- **Document text**:
Modern reviews are less enthusiastic, being more on the negative side. Classic Rock magazine describes the album in a very unappealing way, stating "Apart from those two songs it’s largely a slog through fairly pedestrian deep cuts. And that’s really the major difference between great AC/DC albums, and not-so great ones: the good ones are all killer, no filler, with every track a finely crafted morsel of hard-core rock’n’roll so tight and lethal it can’t be reasoned with, stacked two-sides high." Ultimate Classic Rock agrees, pointing out that while it has a couple good singles, "...for those momentary glimpses of excitement, there’s just not a lot there."

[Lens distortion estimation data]

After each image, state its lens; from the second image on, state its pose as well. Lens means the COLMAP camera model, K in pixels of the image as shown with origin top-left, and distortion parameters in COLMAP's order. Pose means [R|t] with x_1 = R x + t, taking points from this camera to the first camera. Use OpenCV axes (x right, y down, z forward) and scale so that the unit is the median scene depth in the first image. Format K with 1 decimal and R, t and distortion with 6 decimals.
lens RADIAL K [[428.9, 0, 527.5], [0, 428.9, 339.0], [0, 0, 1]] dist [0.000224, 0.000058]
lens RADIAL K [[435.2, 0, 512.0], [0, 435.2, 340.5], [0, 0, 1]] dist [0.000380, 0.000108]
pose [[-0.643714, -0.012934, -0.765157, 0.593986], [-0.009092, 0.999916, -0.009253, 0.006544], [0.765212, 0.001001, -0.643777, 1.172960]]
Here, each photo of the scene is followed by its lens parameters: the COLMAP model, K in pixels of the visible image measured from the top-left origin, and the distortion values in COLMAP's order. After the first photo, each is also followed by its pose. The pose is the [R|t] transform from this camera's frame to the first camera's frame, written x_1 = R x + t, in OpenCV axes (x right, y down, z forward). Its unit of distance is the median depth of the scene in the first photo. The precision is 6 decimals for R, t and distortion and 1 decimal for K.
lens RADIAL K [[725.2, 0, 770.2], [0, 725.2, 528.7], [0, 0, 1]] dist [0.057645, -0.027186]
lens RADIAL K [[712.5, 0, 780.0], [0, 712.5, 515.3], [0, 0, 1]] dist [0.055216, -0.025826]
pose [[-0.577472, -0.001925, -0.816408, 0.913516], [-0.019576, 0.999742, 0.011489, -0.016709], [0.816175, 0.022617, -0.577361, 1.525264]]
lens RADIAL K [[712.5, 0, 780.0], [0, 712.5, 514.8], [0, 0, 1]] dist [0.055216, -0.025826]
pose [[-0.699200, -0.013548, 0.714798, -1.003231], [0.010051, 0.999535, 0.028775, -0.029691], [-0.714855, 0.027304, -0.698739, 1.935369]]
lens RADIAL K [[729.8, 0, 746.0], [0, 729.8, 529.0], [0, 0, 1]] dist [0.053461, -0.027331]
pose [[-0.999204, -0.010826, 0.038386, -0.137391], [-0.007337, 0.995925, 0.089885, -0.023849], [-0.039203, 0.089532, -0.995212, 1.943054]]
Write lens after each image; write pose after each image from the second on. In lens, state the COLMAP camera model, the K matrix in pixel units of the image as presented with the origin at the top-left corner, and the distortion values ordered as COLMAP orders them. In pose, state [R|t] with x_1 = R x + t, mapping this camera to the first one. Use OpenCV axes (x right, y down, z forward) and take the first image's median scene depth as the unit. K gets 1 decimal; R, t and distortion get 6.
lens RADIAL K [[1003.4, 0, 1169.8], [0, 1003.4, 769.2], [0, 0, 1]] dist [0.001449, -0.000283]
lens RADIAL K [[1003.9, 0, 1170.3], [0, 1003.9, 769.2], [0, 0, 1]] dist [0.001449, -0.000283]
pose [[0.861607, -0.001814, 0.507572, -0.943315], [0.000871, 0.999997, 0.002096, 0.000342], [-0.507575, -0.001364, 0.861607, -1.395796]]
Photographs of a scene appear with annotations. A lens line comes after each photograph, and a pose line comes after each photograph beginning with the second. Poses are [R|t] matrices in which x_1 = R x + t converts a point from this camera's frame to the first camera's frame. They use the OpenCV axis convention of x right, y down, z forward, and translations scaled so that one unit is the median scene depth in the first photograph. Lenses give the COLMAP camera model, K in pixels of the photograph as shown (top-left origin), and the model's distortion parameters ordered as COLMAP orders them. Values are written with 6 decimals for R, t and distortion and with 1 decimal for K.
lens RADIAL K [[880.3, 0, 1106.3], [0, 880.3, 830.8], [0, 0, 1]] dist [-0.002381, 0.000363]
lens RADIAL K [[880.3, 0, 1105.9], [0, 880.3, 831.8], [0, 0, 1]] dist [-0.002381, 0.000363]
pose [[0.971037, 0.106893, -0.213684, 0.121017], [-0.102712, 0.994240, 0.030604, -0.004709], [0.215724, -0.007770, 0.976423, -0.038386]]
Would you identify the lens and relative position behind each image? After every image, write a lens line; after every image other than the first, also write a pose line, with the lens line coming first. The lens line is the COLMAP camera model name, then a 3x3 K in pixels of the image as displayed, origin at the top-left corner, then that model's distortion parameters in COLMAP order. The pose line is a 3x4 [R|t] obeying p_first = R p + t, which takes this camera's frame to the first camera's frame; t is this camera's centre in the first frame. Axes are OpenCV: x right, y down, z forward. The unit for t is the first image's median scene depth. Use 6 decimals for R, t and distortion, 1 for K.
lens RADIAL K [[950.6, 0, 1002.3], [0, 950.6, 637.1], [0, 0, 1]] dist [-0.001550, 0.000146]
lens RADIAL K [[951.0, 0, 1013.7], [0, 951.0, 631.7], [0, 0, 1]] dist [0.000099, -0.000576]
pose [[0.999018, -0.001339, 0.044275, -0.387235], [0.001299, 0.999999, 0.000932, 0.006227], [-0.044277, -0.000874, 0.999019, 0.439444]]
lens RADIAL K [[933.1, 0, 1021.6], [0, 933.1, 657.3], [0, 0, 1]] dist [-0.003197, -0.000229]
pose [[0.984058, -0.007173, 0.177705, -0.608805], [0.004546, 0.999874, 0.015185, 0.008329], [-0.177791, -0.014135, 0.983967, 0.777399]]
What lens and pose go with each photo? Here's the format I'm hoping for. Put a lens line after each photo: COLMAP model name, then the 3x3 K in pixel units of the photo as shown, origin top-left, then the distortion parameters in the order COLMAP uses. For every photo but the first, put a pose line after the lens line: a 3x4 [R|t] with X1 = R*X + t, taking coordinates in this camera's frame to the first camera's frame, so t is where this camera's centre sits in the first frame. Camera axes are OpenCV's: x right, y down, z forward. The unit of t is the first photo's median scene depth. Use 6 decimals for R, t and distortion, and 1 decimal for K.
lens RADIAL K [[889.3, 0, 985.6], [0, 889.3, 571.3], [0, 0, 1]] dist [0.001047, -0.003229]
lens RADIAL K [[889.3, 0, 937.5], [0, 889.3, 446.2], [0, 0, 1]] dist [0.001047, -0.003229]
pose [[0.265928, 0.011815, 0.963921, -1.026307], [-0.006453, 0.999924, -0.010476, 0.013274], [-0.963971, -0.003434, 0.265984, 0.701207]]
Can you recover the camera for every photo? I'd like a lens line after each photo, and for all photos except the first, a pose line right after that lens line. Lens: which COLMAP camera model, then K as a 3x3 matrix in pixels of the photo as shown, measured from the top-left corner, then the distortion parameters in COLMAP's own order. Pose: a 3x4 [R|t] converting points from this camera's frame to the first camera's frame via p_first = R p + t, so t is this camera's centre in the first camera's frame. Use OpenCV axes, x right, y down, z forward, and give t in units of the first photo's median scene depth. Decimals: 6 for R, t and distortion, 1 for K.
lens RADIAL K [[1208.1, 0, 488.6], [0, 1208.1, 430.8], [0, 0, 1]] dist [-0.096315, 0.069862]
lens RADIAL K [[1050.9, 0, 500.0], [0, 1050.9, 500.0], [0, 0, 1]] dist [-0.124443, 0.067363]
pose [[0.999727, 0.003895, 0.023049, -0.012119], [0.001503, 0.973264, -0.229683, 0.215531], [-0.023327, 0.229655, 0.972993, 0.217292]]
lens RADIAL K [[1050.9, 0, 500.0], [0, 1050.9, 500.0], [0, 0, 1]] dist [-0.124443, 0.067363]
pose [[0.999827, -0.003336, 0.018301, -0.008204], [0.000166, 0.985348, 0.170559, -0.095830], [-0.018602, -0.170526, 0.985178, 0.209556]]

- **Goal of the exercise**: Write out the complete passage on modern reviews of the album, word for word, with no changes.

- **Finished task**:
Modern reviews are less enthusiastic, being more on the negative side. Classic Rock magazine describes the album in a very unappealing way, stating "Apart from those two songs it’s largely a slog through fairly pedestrian deep cuts. And that’s really the major difference between great AC/DC albums, and not-so great ones: the good ones are all killer, no filler, with every track a finely crafted morsel of hard-core rock’n’roll so tight and lethal it can’t be reasoned with, stacked two-sides high." Ultimate Classic Rock agrees, pointing out that while it has a couple good singles, "...for those momentary glimpses of excitement, there’s just not a lot there."